Cambodia’s government announced Friday that it will be raising the country’s minimum wage for textile workers by 4.4 percent to $190 per month.

The move comes amid increasing pressure from the European Union, which declared in February that it would be withdrawing preferential duty-free and quota-free status for inputs from Cambodia because of “severe deficiencies when it comes to human rights and labor rights.” Cambodia is among several developing nations that have favored “Everything but Arms” access to the European market.

The EU triggered a review of the Southeast Asian nation’s trade privileges after Minister Hun Sen’s Cambodian People’s Party won all 125 National Assembly seats, which human-rights groups and the United Nations denounced as flawed and illegitimate because its main opponent, the Cambodia National Rescue Party, was dissolved in November 2017 by Cambodia’s Supreme Court.
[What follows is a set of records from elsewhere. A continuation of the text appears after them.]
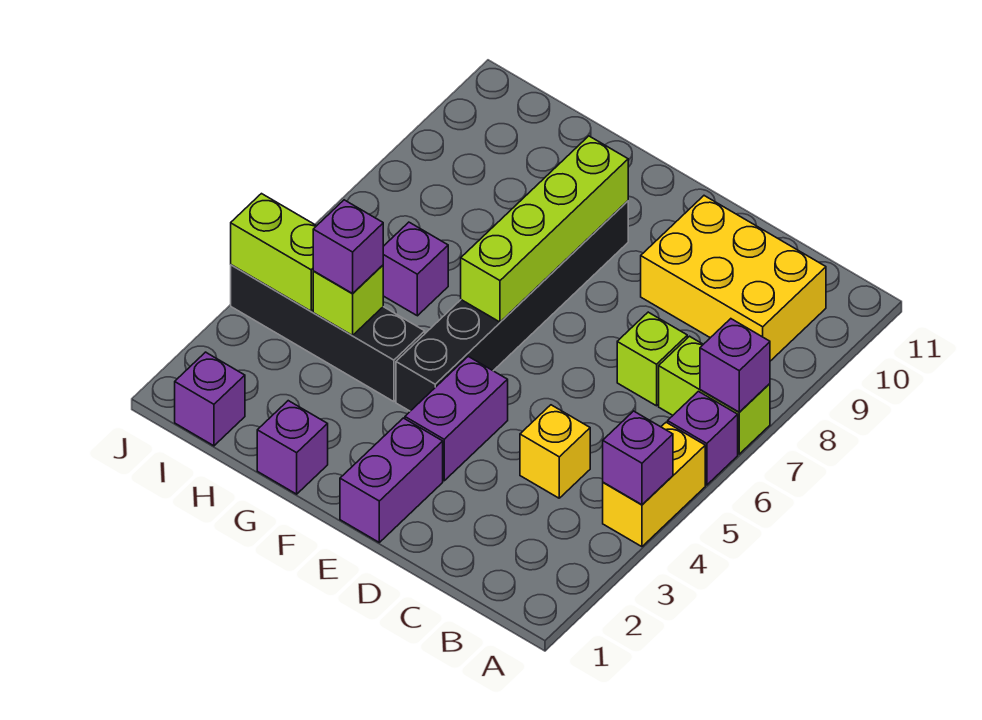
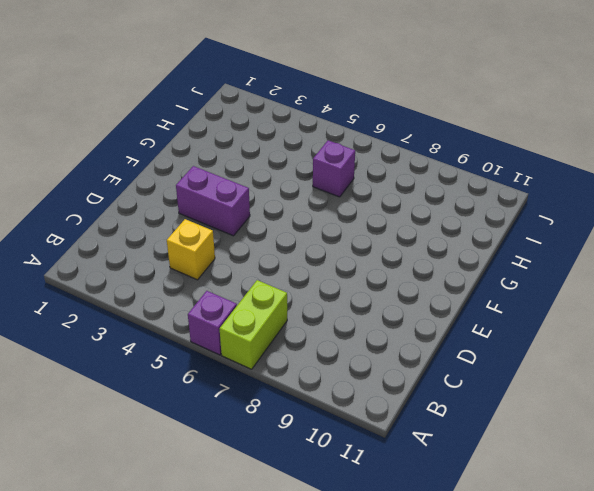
none -> yellow 1x2 brick [603,422,705,547]
none -> yellow 2x3 brick [641,196,826,361]
none -> lime 1x1 brick [617,312,687,406]

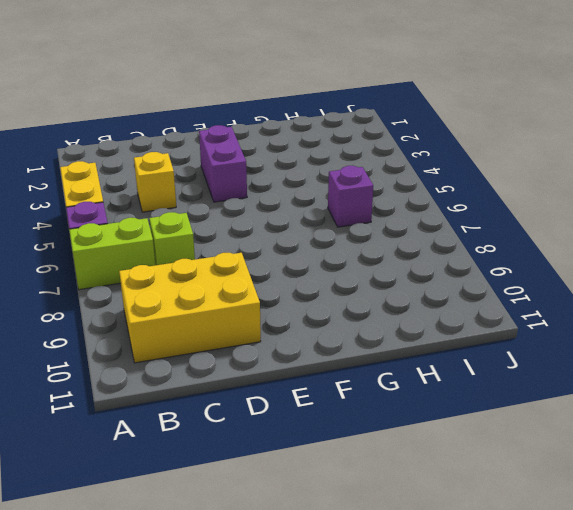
none -> purple 1x2 brick [340,418,443,542]
none -> black 1x6 brick [396,201,628,411]
none -> purple 1x1 brick [257,401,328,494]

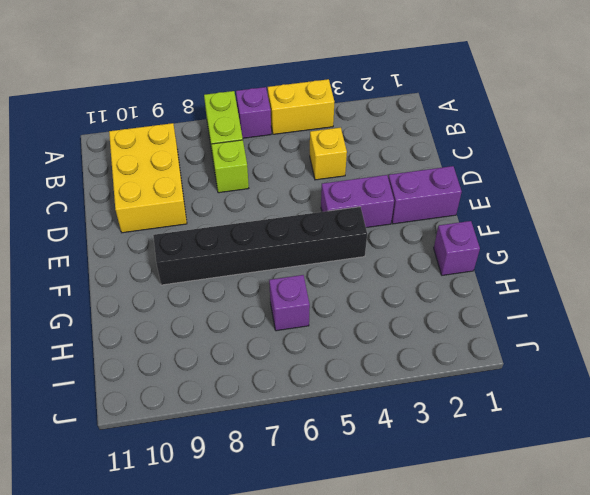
none -> black 1x4 brick [231,265,425,402]
none -> purple 1x1 brick [175,352,245,446]
none -> purple 1x1 brick [603,411,673,505]

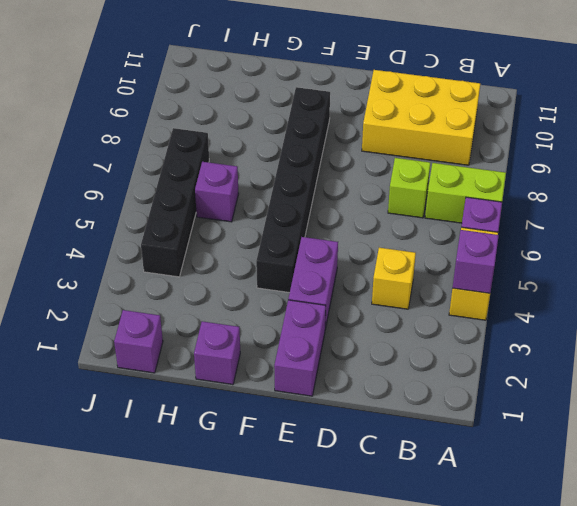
black 1x4 brick [141,128,209,277] -> black 1x4 brick turned to [231,265,425,402]
none -> purple 1x1 brick [700,319,770,412]
none -> lime 1x4 brick [461,136,628,322]
none -> lime 1x1 brick [313,265,383,335]

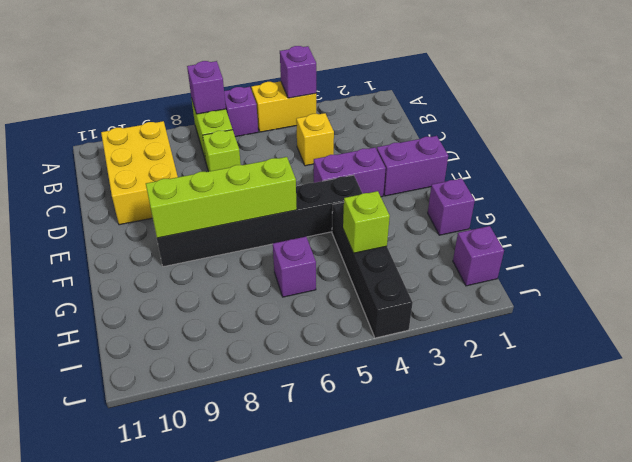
none -> lime 1x2 brick [231,194,316,311]
none -> purple 1x1 brick [313,200,383,293]

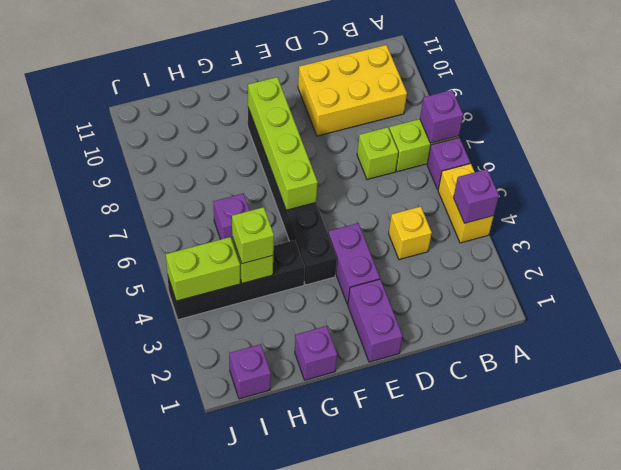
lime 1x1 brick [232,207,274,264] -> purple 1x1 brick [313,200,383,293]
The White House, which called the elections “neither free nor fair,” responded by expanding visa restrictions on individuals responsible for Cambodia’s “anti-democratic” actions.

With nearly 800,000 people working in roughly 1,000 garment and shoe factories, the clothing and footwear industry is Cambodia’s largest employer. In 2018, the nation exported nearly $10 billion worth of products to the United States and Europe—an increase of 24 percent from $8 billion in 2017, according to the National Bank of Cambodia.
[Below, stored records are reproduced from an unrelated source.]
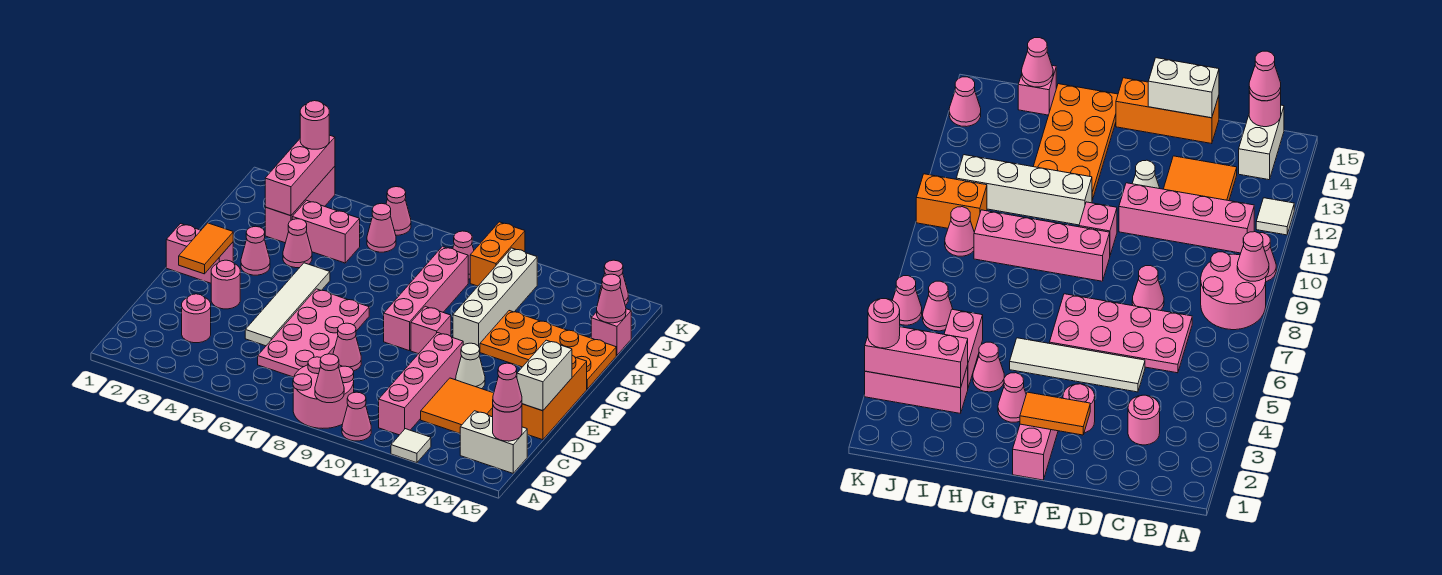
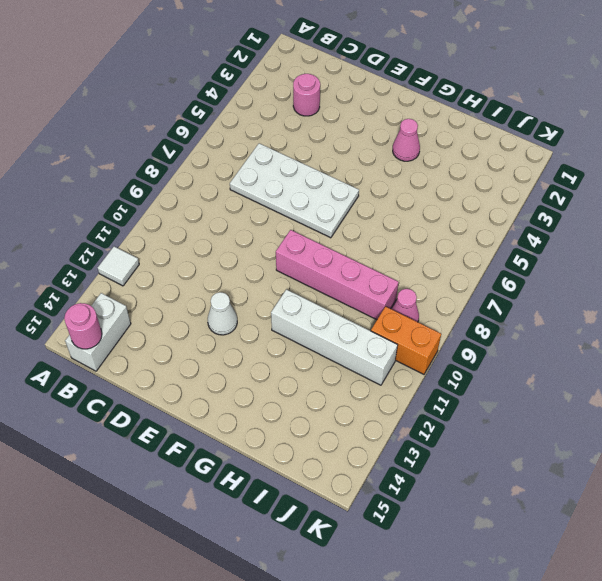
white 2x4 plate [230,143,359,238] -> pink 2x4 plate [258,289,369,377]
none -> pink 2x2 round brick [293,357,354,428]
none -> pink 1x1 cone [342,392,371,441]
none -> pink 1x4 brick [379,333,463,435]
none -> orange 2x2 tile [421,378,494,433]

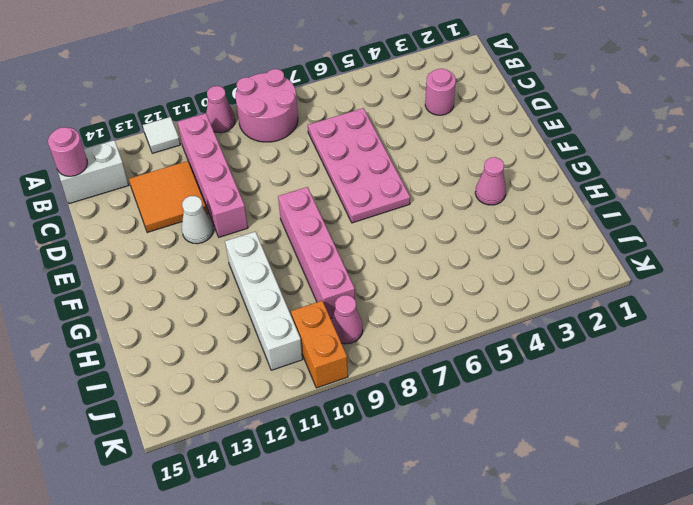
none -> white 1x4 tile [245,263,330,346]
none -> pink 1x1 cone [333,323,361,371]
none -> orange 1x3 brick [522,355,587,440]
none -> pink 1x1 round brick [211,260,240,309]

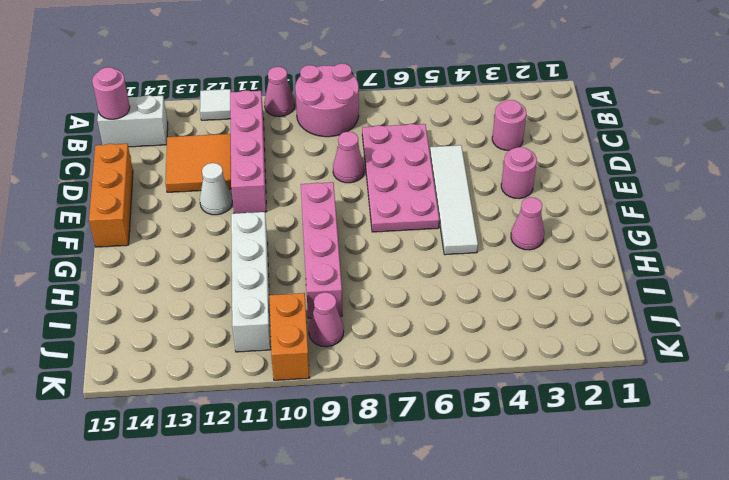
none -> pink 1x2 brick [166,224,233,283]
none -> pink 1x1 brick [411,306,451,354]
none -> orange 2x4 plate [480,311,616,389]
none -> pink 1x1 cone [283,219,312,268]

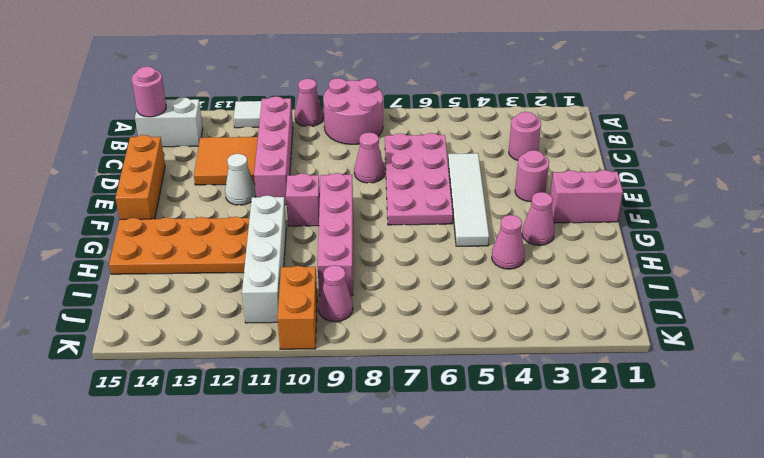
none -> pink 1x3 brick [265,166,335,243]
none -> pink 1x2 brick [292,200,360,263]
none -> pink 1x1 brick [591,309,631,355]
none -> pink 1x1 cone [367,203,396,252]

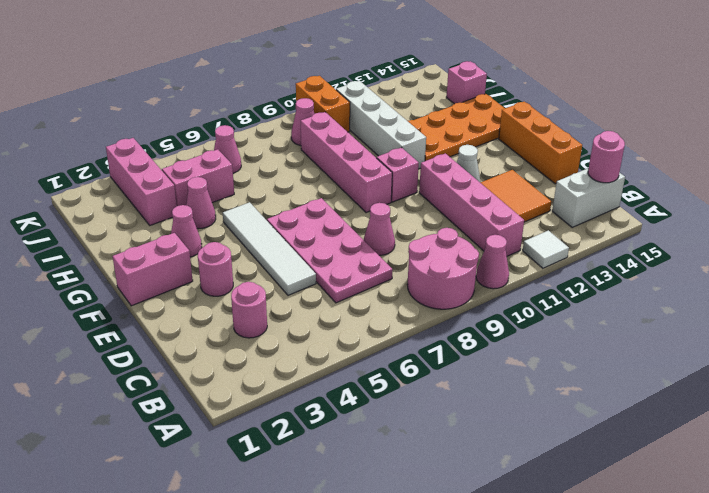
none -> pink 1x1 cone [386,187,411,235]
none -> pink 1x1 cone [599,260,628,305]
none -> pink 1x1 cone [315,354,344,403]
none -> white 1x2 brick [517,340,572,411]

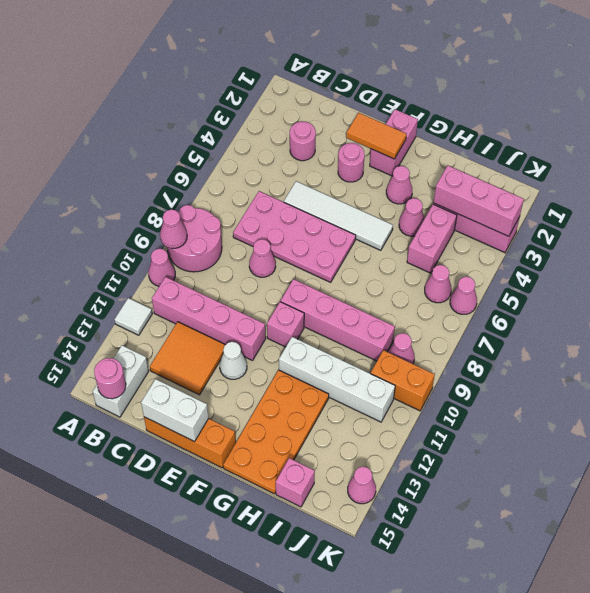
none -> pink 1x1 cone [597,274,626,323]
none -> pink 1x1 cone [493,363,522,412]
none -> pink 1x1 round brick [300,101,329,149]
Officials told the Associated Press that with the inclusion of overtime and other benefits, workers will make an average of $207 to $218 per month.
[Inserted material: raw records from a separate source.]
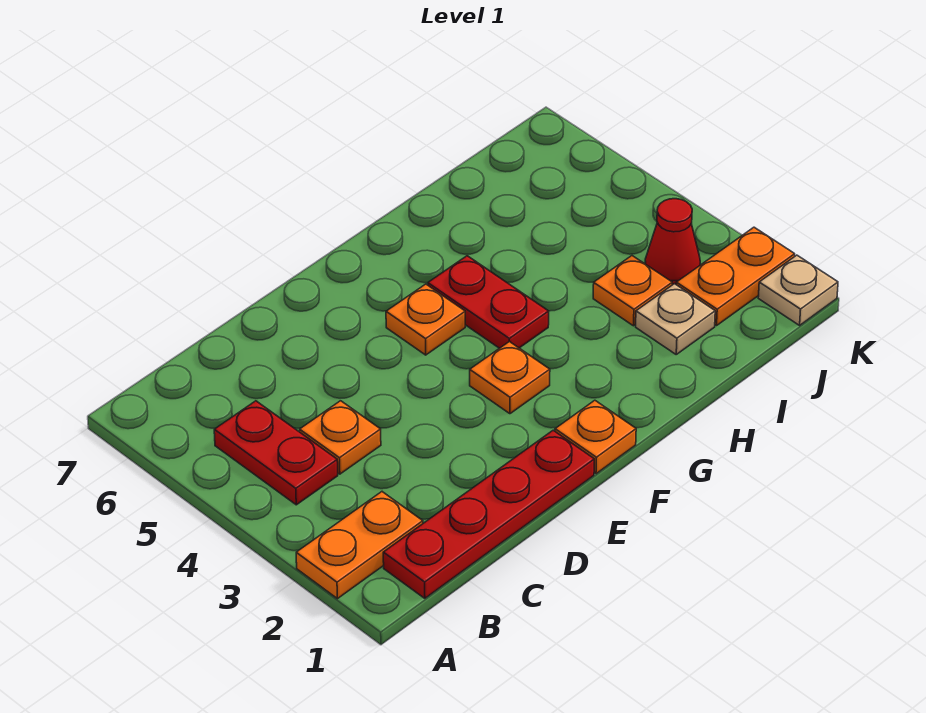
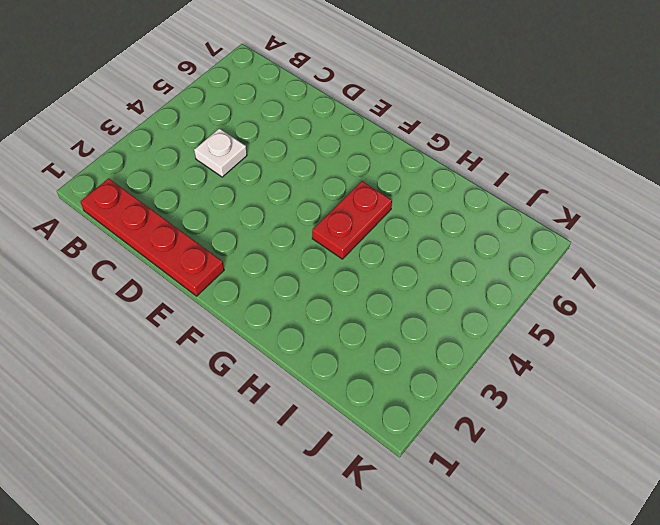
white 1x1 plate [194,128,247,177] -> orange 1x1 plate [300,401,381,474]
none -> orange 1x2 plate [296,492,423,599]
none -> red 1x2 plate [214,401,338,505]
none -> orange 1x1 plate [555,400,636,474]

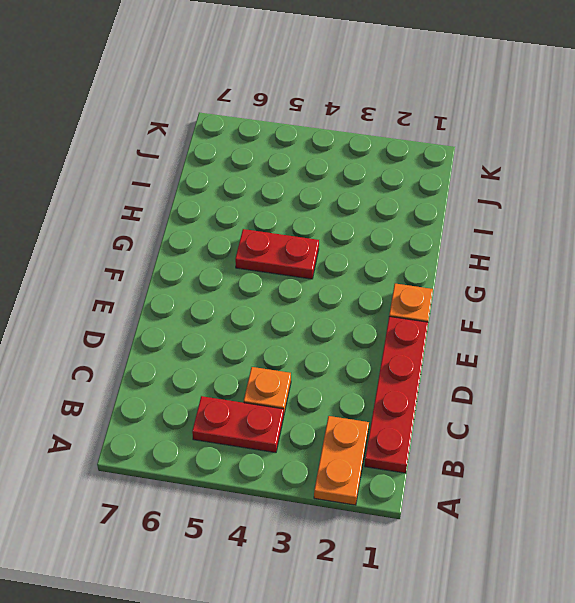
none -> orange 1x1 plate [470,341,550,414]
none -> orange 1x1 plate [386,284,465,355]
none -> tan 1x1 plate [636,284,715,354]

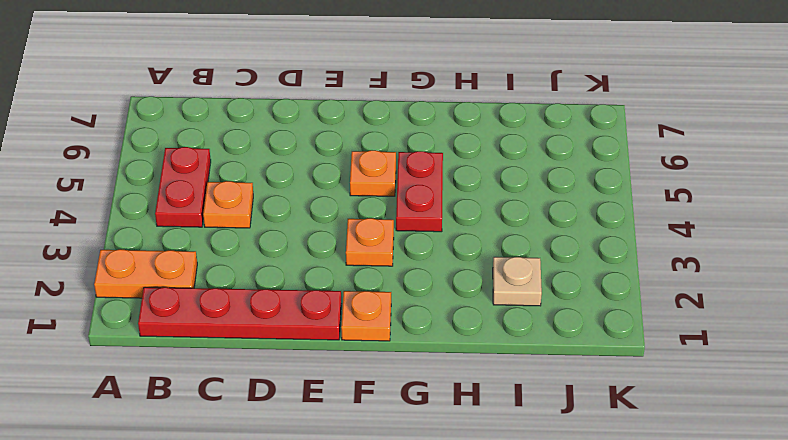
none -> orange 1x1 plate [593,256,672,326]
none -> orange 1x2 plate [676,227,795,326]
none -> red 1x1 cone [645,199,700,285]

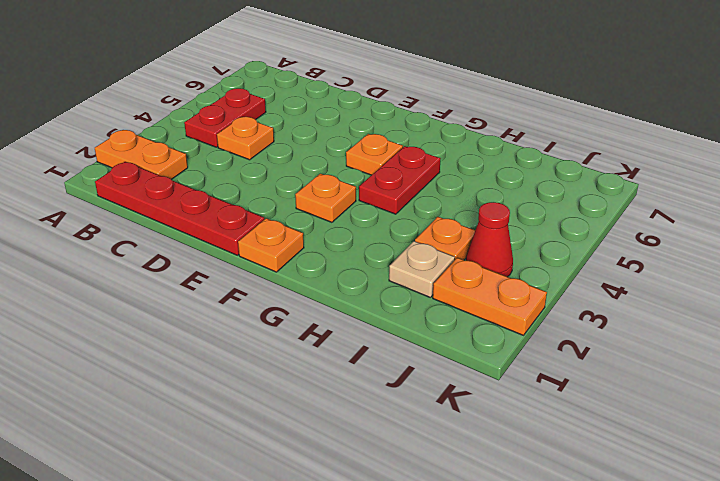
none -> tan 1x1 plate [758,255,838,325]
Pav Sina, chief of the Collective Union of the Movement of Workers, told the news agency that the wage increase was “acceptable” while Cambodia faced the possibility of losing its EU status, which would be a huge blow not only for the garment and footwear sector but the country as a whole.

Earlier this year, Cambodia’s Foreign Affairs Ministry had hit out against the EU, calling its decision to lift its preferential status as an “extreme injustice” that ignored the government’s efforts to improve civil and political rights.

Prime Minister Hun Sen has been similarly defiant.

“I will go to the United Nations to make a speech for you to see that as a sovereign state, which held its own elections, we don’t need stamps of approval from anyone,” he told a group of athletes in Phnom Penh last August.